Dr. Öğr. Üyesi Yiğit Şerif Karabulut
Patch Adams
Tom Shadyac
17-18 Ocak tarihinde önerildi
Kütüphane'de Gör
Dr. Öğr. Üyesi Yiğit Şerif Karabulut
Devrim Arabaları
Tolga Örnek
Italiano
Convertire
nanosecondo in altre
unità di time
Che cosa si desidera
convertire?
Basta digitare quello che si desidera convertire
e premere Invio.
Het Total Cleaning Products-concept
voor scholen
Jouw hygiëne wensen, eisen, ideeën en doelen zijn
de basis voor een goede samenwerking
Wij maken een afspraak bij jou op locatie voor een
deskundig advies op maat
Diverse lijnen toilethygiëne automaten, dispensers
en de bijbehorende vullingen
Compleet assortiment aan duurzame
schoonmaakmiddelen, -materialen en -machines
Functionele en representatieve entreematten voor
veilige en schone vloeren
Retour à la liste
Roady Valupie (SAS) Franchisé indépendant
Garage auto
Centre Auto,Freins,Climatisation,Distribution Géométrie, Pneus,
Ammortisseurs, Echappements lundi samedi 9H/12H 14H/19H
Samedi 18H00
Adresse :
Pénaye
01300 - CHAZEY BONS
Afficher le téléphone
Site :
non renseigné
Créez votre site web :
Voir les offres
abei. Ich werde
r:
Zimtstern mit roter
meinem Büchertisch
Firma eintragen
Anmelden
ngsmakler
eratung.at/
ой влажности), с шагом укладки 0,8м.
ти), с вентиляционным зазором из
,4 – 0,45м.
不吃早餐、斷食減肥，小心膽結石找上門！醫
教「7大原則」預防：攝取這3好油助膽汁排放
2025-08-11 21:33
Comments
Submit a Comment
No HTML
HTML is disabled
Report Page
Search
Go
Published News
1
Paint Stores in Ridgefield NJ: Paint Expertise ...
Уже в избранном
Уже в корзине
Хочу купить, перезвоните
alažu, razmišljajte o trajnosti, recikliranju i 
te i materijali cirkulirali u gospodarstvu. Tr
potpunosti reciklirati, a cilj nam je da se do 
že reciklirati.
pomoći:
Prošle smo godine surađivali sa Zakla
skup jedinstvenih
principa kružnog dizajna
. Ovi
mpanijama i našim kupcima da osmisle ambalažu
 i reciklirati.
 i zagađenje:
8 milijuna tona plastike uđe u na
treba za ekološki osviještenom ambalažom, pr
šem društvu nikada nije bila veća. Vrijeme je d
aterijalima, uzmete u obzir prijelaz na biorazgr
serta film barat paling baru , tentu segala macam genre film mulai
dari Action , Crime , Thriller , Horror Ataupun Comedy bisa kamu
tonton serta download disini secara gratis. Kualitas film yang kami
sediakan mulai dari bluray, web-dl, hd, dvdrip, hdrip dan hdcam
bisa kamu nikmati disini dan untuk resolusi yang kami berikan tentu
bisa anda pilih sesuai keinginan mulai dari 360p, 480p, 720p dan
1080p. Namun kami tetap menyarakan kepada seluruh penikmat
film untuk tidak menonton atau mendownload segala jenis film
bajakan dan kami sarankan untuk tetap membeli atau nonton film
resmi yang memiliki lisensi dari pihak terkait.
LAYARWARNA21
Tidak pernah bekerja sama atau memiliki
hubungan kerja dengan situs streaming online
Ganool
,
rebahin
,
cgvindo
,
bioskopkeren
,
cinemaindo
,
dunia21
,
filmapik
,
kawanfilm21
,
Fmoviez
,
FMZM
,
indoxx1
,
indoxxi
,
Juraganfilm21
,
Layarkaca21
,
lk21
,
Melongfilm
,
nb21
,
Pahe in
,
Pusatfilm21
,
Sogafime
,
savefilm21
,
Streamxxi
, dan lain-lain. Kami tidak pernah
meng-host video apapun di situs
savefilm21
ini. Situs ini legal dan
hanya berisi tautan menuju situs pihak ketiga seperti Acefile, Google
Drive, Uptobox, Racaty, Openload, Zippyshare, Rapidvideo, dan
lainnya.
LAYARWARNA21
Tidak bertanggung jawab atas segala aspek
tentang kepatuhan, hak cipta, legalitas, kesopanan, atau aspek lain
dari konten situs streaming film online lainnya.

^^^^

- [Assignment]
Each entry, from start to finish, must be restated exactly.

- [Solved problem]
Dr. Öğr. Üyesi Yiğit Şerif Karabulut
Patch Adams
Tom Shadyac
17-18 Ocak tarihinde önerildi
Kütüphane'de Gör
Dr. Öğr. Üyesi Yiğit Şerif Karabulut
Devrim Arabaları
Tolga Örnek
Italiano
Convertire
nanosecondo in altre
unità di time
Che cosa si desidera
convertire?
Basta digitare quello che si desidera convertire
e premere Invio.
Het Total Cleaning Products-concept
voor scholen
Jouw hygiëne wensen, eisen, ideeën en doelen zijn
de basis voor een goede samenwerking
Wij maken een afspraak bij jou op locatie voor een
deskundig advies op maat
Diverse lijnen toilethygiëne automaten, dispensers
en de bijbehorende vullingen
Compleet assortiment aan duurzame
schoonmaakmiddelen, -materialen en -machines
Functionele en representatieve entreematten voor
veilige en schone vloeren
Retour à la liste
Roady Valupie (SAS) Franchisé indépendant
Garage auto
Centre Auto,Freins,Climatisation,Distribution Géométrie, Pneus,
Ammortisseurs, Echappements lundi samedi 9H/12H 14H/19H
Samedi 18H00
Adresse :
Pénaye
01300 - CHAZEY BONS
Afficher le téléphone
Site :
non renseigné
Créez votre site web :
Voir les offres
abei. Ich werde
r:
Zimtstern mit roter
meinem Büchertisch
Firma eintragen
Anmelden
ngsmakler
eratung.at/
ой влажности), с шагом укладки 0,8м.
ти), с вентиляционным зазором из
,4 – 0,45м.
不吃早餐、斷食減肥，小心膽結石找上門！醫
教「7大原則」預防：攝取這3好油助膽汁排放
2025-08-11 21:33
Comments
Submit a Comment
No HTML
HTML is disabled
Report Page
Search
Go
Published News
1
Paint Stores in Ridgefield NJ: Paint Expertise ...
Уже в избранном
Уже в корзине
Хочу купить, перезвоните
alažu, razmišljajte o trajnosti, recikliranju i 
te i materijali cirkulirali u gospodarstvu. Tr
potpunosti reciklirati, a cilj nam je da se do 
že reciklirati.
pomoći:
Prošle smo godine surađivali sa Zakla
skup jedinstvenih
principa kružnog dizajna
. Ovi
mpanijama i našim kupcima da osmisle ambalažu
 i reciklirati.
 i zagađenje:
8 milijuna tona plastike uđe u na
treba za ekološki osviještenom ambalažom, pr
šem društvu nikada nije bila veća. Vrijeme je d
aterijalima, uzmete u obzir prijelaz na biorazgr
serta film barat paling baru , tentu segala macam genre film mulai
dari Action , Crime , Thriller , Horror Ataupun Comedy bisa kamu
tonton serta download disini secara gratis. Kualitas film yang kami
sediakan mulai dari bluray, web-dl, hd, dvdrip, hdrip dan hdcam
bisa kamu nikmati disini dan untuk resolusi yang kami berikan tentu
bisa anda pilih sesuai keinginan mulai dari 360p, 480p, 720p dan
1080p. Namun kami tetap menyarakan kepada seluruh penikmat
film untuk tidak menonton atau mendownload segala jenis film
bajakan dan kami sarankan untuk tetap membeli atau nonton film
resmi yang memiliki lisensi dari pihak terkait.
LAYARWARNA21
Tidak pernah bekerja sama atau memiliki
hubungan kerja dengan situs streaming online
Ganool
,
rebahin
,
cgvindo
,
bioskopkeren
,
cinemaindo
,
dunia21
,
filmapik
,
kawanfilm21
,
Fmoviez
,
FMZM
,
indoxx1
,
indoxxi
,
Juraganfilm21
,
Layarkaca21
,
lk21
,
Melongfilm
,
nb21
,
Pahe in
,
Pusatfilm21
,
Sogafime
,
savefilm21
,
Streamxxi
, dan lain-lain. Kami tidak pernah
meng-host video apapun di situs
savefilm21
ini. Situs ini legal dan
hanya berisi tautan menuju situs pihak ketiga seperti Acefile, Google
Drive, Uptobox, Racaty, Openload, Zippyshare, Rapidvideo, dan
lainnya.
LAYARWARNA21
Tidak bertanggung jawab atas segala aspek
tentang kepatuhan, hak cipta, legalitas, kesopanan, atau aspek lain
dari konten situs streaming film online lainnya.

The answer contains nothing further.